Carlos Bianchi es un entrenador de bajo perfil. No alimenta los periódicos con frases grandilocuentes, suele gambetear las polémicas duras y lleva años evitando enlistarse en las filas "menottistas" o "bilardistas", los dos grandes bandos que luchan por la supremacía táctica del futbol argentino.
En un campeonato donde las figuras viscerales son protagonistas de primera línea, Bianchi no tendría muchas oportunidades para sobresalir. Pero sí las tiene. Tantas, que ya se ganó apodos como Señor Éxito o El Virrey de Boca , por su empecinada manía de coleccionar títulos. Es un rey Midas que convierte en oro cuanto cetro atisba desde el banquillo.
Con Vélez Sarsfield y Boca Juniors lo ha ganado todo en siete años. La última estrella de su impresionante currículo fue la Copa Intercontinental, que Boca le ganó al Real Madrid (2-1) el pasado 28 de noviembre en Tokio. El título le era esquivo al equipo de La Ribera desde 1977.
Desde su época de jugador sacó patente de ganador nato. La vida le sonrió cuando fue delantero de Vélez y de varios equipos franceses, entre 1967 y 1984. Bianchi todavía figura como el octavo goleador en la historia del futbol mundial, en categoría de clubes, con 386 tantos.
En esas épocas aún no era el virrey. Entonces, le decían El Romperredes de Liniers .
Hombre de fe
Para Bianchi solo hay un ritual más importante que cumplir con su trabajo: asistir a misa. Va todas las semanas. Y aunque siempre trata de respetar fielmente el Decálogo de Moisés, el estratega decidió asumir sus propios diez mandamientos.
Entre su librillo de reglas básicas sobresale mantener un perfil bajísimo. "La vida me enseñó que la soberbia es un vicio grave", explica.
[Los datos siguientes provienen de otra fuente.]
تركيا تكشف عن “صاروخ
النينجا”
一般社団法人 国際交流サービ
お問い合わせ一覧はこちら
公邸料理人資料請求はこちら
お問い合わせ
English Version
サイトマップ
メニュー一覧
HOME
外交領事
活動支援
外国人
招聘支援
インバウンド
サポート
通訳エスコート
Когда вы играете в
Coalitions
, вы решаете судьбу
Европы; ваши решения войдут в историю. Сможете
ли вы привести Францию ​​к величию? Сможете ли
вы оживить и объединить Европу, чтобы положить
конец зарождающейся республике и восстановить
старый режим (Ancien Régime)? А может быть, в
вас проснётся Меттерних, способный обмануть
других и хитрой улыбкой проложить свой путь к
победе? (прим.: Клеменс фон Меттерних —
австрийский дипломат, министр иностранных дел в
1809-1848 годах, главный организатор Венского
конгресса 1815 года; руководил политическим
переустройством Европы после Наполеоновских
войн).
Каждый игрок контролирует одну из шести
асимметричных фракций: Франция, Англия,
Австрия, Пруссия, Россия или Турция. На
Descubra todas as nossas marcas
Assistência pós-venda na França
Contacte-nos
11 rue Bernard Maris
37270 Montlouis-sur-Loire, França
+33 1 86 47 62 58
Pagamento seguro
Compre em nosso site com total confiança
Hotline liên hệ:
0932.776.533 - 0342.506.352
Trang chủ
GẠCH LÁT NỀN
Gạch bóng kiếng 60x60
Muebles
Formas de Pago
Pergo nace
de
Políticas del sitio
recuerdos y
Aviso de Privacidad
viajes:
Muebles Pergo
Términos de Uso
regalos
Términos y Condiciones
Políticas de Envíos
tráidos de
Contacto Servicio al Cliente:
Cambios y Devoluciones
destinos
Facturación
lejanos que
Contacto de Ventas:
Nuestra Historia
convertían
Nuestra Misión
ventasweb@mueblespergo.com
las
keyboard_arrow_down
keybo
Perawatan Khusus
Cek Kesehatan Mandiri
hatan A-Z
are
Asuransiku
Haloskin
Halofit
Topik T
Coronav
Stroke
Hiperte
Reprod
Quizás aprendió esta lección cuando, allá en su lejana niñez, vendía periódicos en el puesto de su padre.
Además, les exige rigurosidad a sus pupilos, si bien evita cargarlos de presión innecesaria. "Presiones son las que tienen los hombres que se levantan a las cuatro de la mañana para cargar bolsas en el puerto ... Nosotros hacemos lo que nos gusta y encima nos pagan".
Pregona absoluta sinceridad hacia los jugadores (no tuvo empacho en decir que Claudio Caniggia y Diego Latorre no estaban entre sus planes) y enfatiza en que la actitud está por encima del sistema. Y lo dice un hombre que tiene 73 puntos de sutura en el cuerpo, producto de numerosas operaciones.
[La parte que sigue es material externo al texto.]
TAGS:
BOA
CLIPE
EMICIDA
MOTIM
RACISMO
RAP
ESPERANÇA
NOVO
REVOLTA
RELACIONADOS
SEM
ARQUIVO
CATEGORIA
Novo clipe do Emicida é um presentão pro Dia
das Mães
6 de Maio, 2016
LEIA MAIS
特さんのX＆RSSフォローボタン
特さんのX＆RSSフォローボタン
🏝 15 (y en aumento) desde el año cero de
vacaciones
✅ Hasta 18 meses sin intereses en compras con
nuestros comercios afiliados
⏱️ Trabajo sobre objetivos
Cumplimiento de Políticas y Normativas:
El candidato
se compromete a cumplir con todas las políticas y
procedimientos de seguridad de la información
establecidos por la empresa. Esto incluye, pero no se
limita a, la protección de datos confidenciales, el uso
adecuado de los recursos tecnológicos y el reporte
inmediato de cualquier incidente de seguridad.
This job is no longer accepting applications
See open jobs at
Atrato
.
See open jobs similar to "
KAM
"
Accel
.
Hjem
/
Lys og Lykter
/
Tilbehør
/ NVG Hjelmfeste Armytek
Le gusta hacerse amigo de sus futbolistas, en vez de ensayar poses de general. Así pudo congeniar con el ego del portero José Luis Chilavert cuando ambos coincidieron en la época gloriosa de Vélez, y con otras estrellas de carácter difícil como Roberto Trotta y Martín Palermo.
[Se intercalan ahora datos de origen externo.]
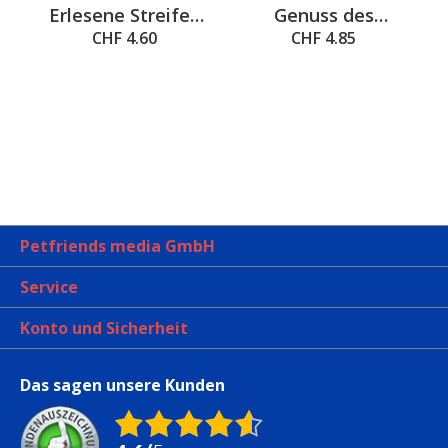
 out of 5 stars
Erlesene Streifen
Genuss des
g
4x85g
Meeres 4x85g
CHF 4.60
CHF 4.85
Petfriends media GmbH
Service
Konto und Sicherheit
Das sagen unsere Kunden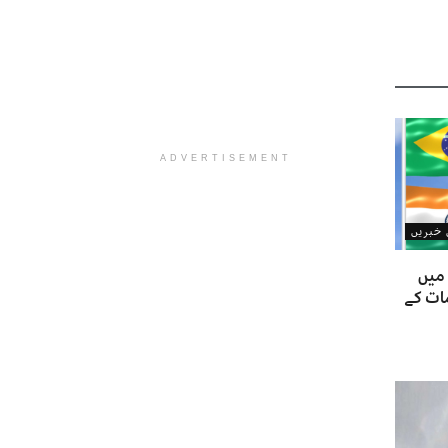
ADVERTISEMENT
ن خبریں
 میں
ات کے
Pero su marca de fábrica más visible es el sistema que aplica en sus equipos. Ese 4-3-1-2, donde cada jugador tiene claro su papel, le ha permitido hincar a rivales como River Plate, AC Milán y Real Madrid. No enreda a nadie en el vestuario con pizarras ni flechas incomprensibles. Y edifica sus oncenas sobre una columna vertebral hecha de talento y liderazgo. Si en Vélez eran Chilavert, Trotta, el Turco Asad y el Turu Flores, en Boca son Óscar Córdoba, Jorge Bermúdez, Juan Román Riquelme y El Loco Palermo.
Estos cuatro últimos, además de Bianchi, podrían recalar en clubes europeos la próxima temporada. Sin embargo, el timonel prefiere tomárselo con calma. Su última aventura por el Viejo Continente (entrenador de la Roma en la temporada 96-97) fue cualquier cosa menos un paseo, y terminó con los dirigentes romanos enseñándole la puerta de salida.
Pero más allá de los goces de Europa, su gran cuenta pendiente es la Selección Nacional. Nadie duda de que la albiceleste será suya cuando termine el período de Marcelo Bielsa.
Y entonces, será hora de que el virrey extienda su feudo.